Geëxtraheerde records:
--

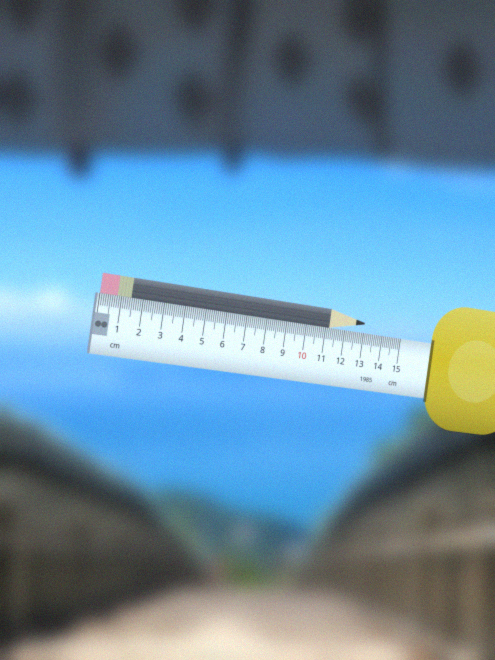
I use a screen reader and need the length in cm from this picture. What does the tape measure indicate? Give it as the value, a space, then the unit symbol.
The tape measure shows 13 cm
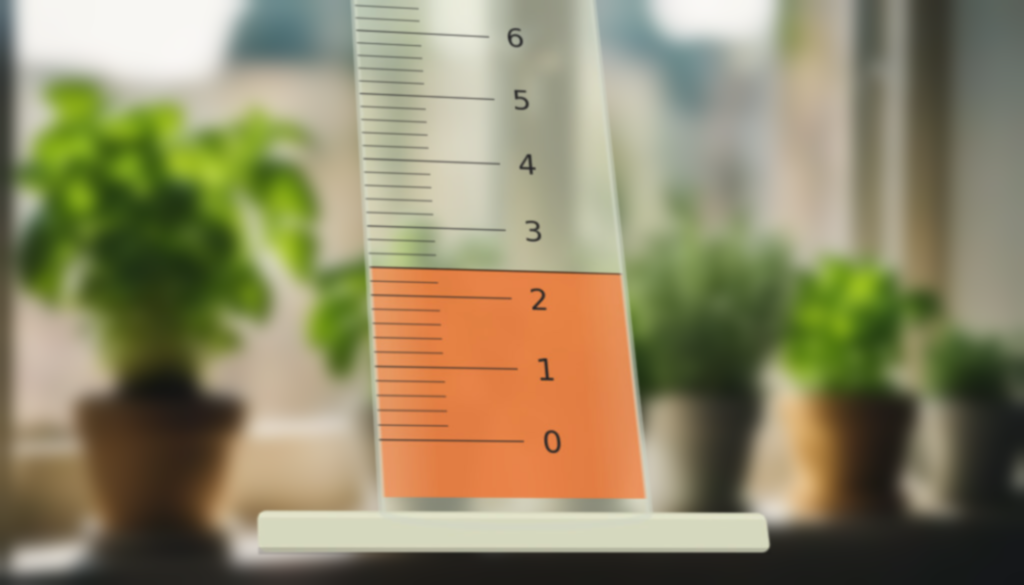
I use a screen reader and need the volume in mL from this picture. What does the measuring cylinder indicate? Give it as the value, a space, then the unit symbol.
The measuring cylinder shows 2.4 mL
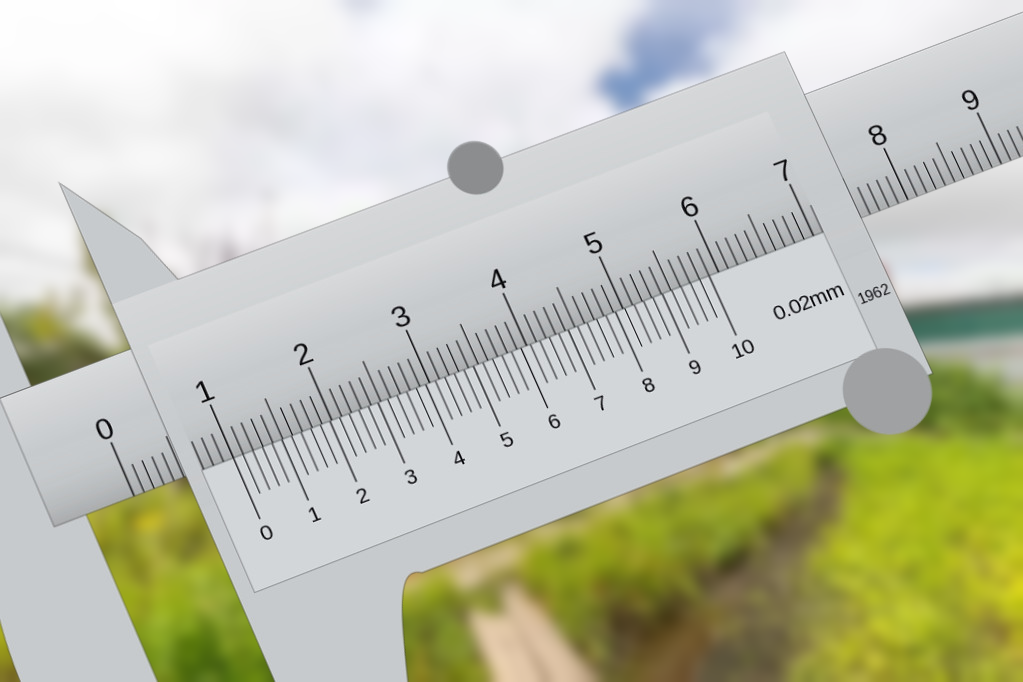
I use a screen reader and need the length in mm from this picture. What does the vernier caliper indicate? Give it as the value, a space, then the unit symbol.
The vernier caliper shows 10.0 mm
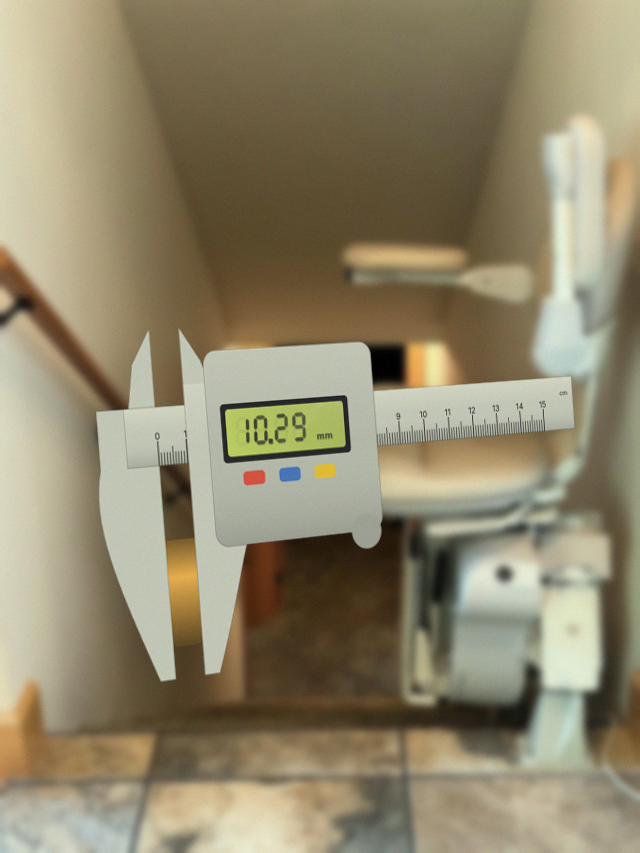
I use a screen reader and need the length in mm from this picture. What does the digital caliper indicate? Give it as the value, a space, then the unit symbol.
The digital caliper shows 10.29 mm
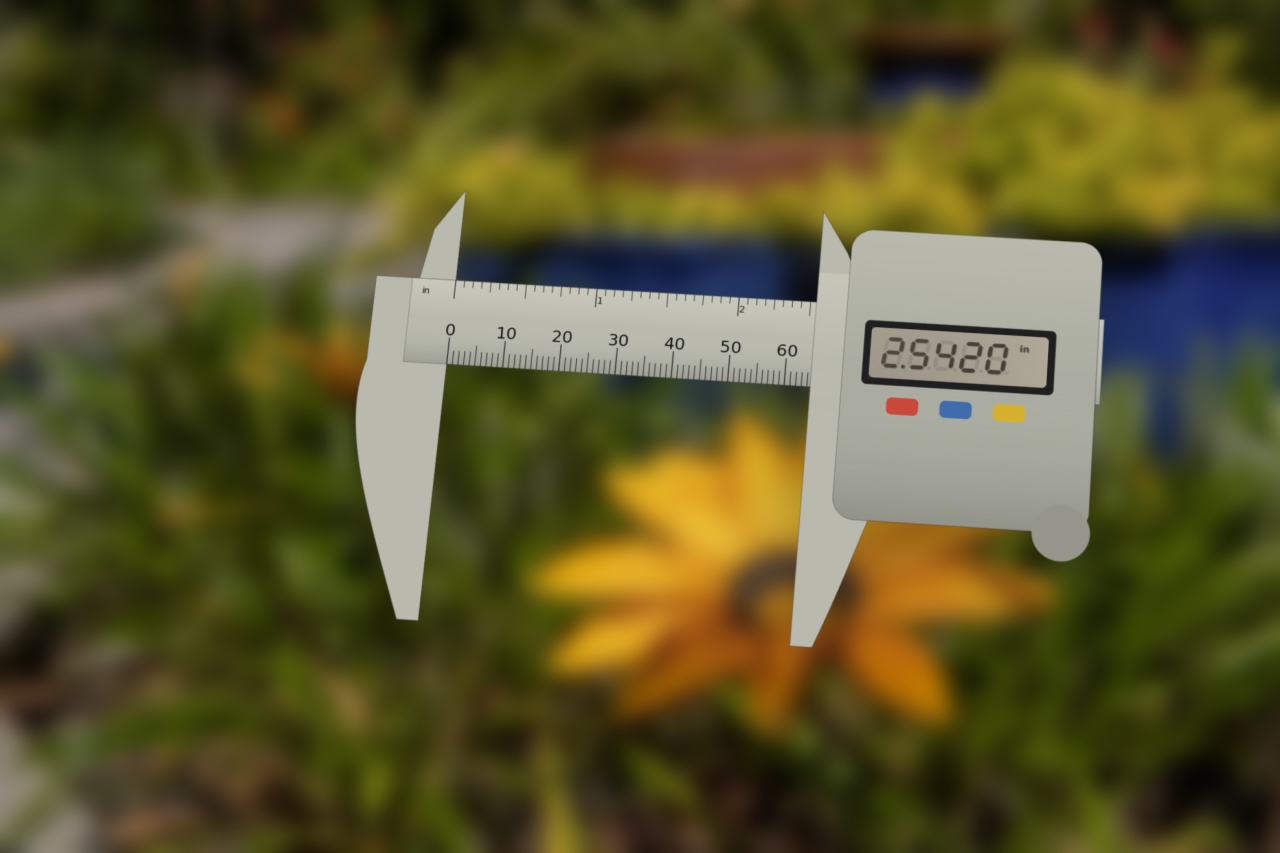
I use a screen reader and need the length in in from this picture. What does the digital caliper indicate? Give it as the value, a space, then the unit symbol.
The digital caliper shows 2.5420 in
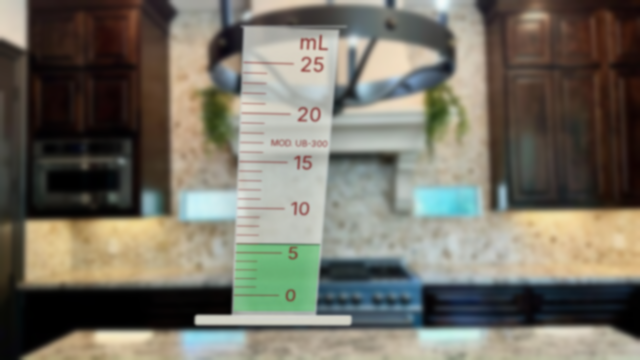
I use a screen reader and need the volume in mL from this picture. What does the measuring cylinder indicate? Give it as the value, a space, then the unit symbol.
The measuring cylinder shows 6 mL
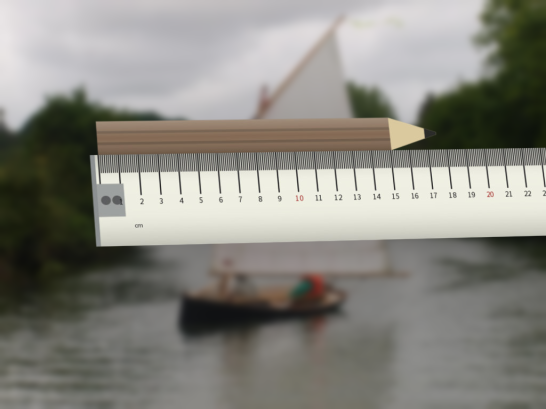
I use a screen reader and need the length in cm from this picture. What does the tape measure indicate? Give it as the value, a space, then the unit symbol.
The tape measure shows 17.5 cm
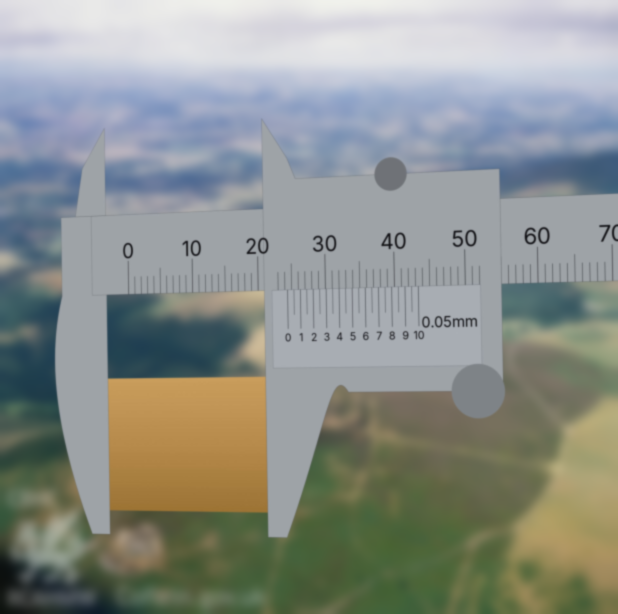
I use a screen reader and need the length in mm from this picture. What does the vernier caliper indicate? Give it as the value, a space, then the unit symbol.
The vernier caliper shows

--

#### Wat nodig is
Druk alle regels van de records hierboven woordelijk af en laat de afbeeldingen daarbij weg, alsjeblieft.

#### Schriftelijk antwoord
I use a screen reader and need the length in cm from this picture. What does the tape measure indicate? Give it as the value, a space, then the unit symbol.
The tape measure shows 13 cm
I use a screen reader and need the volume in mL from this picture. What does the measuring cylinder indicate? Give it as the value, a space, then the unit symbol.
The measuring cylinder shows 2.4 mL
I use a screen reader and need the length in mm from this picture. What does the vernier caliper indicate? Give it as the value, a space, then the unit symbol.
The vernier caliper shows 10.0 mm
I use a screen reader and need the length in mm from this picture. What does the digital caliper indicate? Give it as the value, a space, then the unit symbol.
The digital caliper shows 10.29 mm
I use a screen reader and need the length in in from this picture. What does the digital caliper indicate? Give it as the value, a space, then the unit symbol.
The digital caliper shows 2.5420 in
I use a screen reader and need the volume in mL from this picture. What does the measuring cylinder indicate? Give it as the value, a space, then the unit symbol.
The measuring cylinder shows 6 mL
I use a screen reader and need the length in cm from this picture. What does the tape measure indicate? Give it as the value, a space, then the unit symbol.
The tape measure shows 17.5 cm
I use a screen reader and need the length in mm from this picture. What does the vernier caliper indicate? Give it as the value, a space, then the unit symbol.
The vernier caliper shows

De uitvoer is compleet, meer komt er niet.